Quoted text ▸
☆ ☆ ☆

A Perry teen confessed a gruesome murder. So why did this case even go to trial?
For those closest to the case, the murder of Samuel Christian Poss, an 18-year-old computer whiz who played drums in the Perry High School marching band and who had aspirations of joining the Navy, was a mystery for less than a week.
Poss vanished from his father’s house in mid-October 2016 during the Georgia National Fair. His disappearance and the search for him captured the attention of locals and attracted extensive coverage from news outlets across the region.
Within four days or so, the police made an arrest and obtained an explicitly detailed confession from one of the two teenage suspects. While some pertinent and troubling particulars emerged publicly at the time, a full telling of the episode never emerged. Until Tuesday when Dakota Lamar White went on trial.
White, who was 17 when the killing happened, admitted to police his role in strangling Poss. He also led the authorities to Poss’s corpse.
From the outset, largely because of his confession, there was little doubt that White would be found guilty. And on Wednesday, he was. A jury of 10 men and two women deliberated for all of maybe 15 minutes.

☆ ☆ ☆

Problems and tasks ▸
A) In the article about the Poss murder trial, how long did the jury deliberate before finding White guilty?
B) Pick up the article about the Poss murder trial right after its last sentence and keep writing it.

Excerpted records ▸
☆ ☆ ☆

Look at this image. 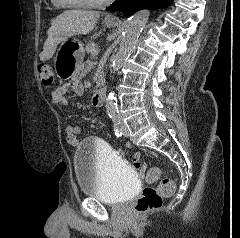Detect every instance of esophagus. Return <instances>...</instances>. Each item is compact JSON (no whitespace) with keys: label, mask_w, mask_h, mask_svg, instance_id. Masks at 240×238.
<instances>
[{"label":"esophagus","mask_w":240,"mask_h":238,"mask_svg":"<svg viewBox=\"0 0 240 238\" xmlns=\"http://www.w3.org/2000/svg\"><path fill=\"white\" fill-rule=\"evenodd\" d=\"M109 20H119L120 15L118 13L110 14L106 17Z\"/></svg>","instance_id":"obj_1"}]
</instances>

☆ ☆ ☆

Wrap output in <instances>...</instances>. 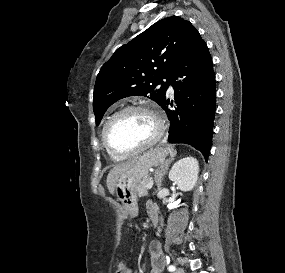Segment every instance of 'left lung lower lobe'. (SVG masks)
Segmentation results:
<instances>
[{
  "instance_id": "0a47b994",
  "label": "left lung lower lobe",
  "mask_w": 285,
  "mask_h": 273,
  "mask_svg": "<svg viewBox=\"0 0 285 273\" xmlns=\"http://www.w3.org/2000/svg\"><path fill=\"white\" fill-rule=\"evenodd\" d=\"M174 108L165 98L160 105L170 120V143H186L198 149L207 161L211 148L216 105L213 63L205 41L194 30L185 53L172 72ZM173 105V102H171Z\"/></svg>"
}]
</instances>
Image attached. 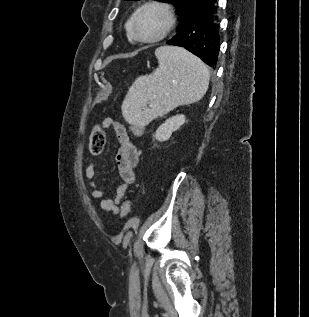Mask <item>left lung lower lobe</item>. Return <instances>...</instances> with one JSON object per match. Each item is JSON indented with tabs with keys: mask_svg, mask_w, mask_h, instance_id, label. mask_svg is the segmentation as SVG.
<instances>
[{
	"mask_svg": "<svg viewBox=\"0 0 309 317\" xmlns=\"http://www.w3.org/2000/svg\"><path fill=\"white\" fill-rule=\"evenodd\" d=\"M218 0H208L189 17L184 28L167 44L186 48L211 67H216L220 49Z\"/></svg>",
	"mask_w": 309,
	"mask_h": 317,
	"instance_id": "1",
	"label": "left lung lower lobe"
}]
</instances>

☆ ☆ ☆

Expected results ▸
A) Maybe 15 minutes.

B)
White’s own lawyers hardly challenged the state’s allegation that White choked the life out of Poss while a friend of White’s stabbed Poss with a knife. White didn’t take the stand, but in his confession he said he and his friend had entered into a suicide pact, and before killing themselves they wanted to see what it felt like to take someone else’s life.
White’s attorneys rested their case without calling a single witness.
A casual observer might wonder why White even bothered going to trial. Why he didn’t just plead guilty and spare everyone the trouble?
One answer could be that had he done so without a negotiated sentence in place, he would have largely hamstrung his avenues of appeal. (Should he be sent away forever, his lawyers could argue, as others have with some success, that because White was 17 at the time of the killing, sentencing him to life without parole amounts to cruel and unusual punishment.)
In essence, White’s defense team appears to have trumpeted his cooperation with the police in hopes that it will be looked upon favorably by the judge come sentencing.
The judge’s only likely options now are to sentence White to either life, and a minimum 30-year prison term, or life without parole.
During closing arguments, White’s lawyer, Angie Coggins, a court-appointed public defender, said, “Dakota cracked the case,” again reminding the court that the defense did not challenge the state’s claim that White was responsible for the killing. “His young life was so full of darkness that he thought suicide was the only option. … What Dakota did was wrong, but in the end he did right. … He confessed his sin.”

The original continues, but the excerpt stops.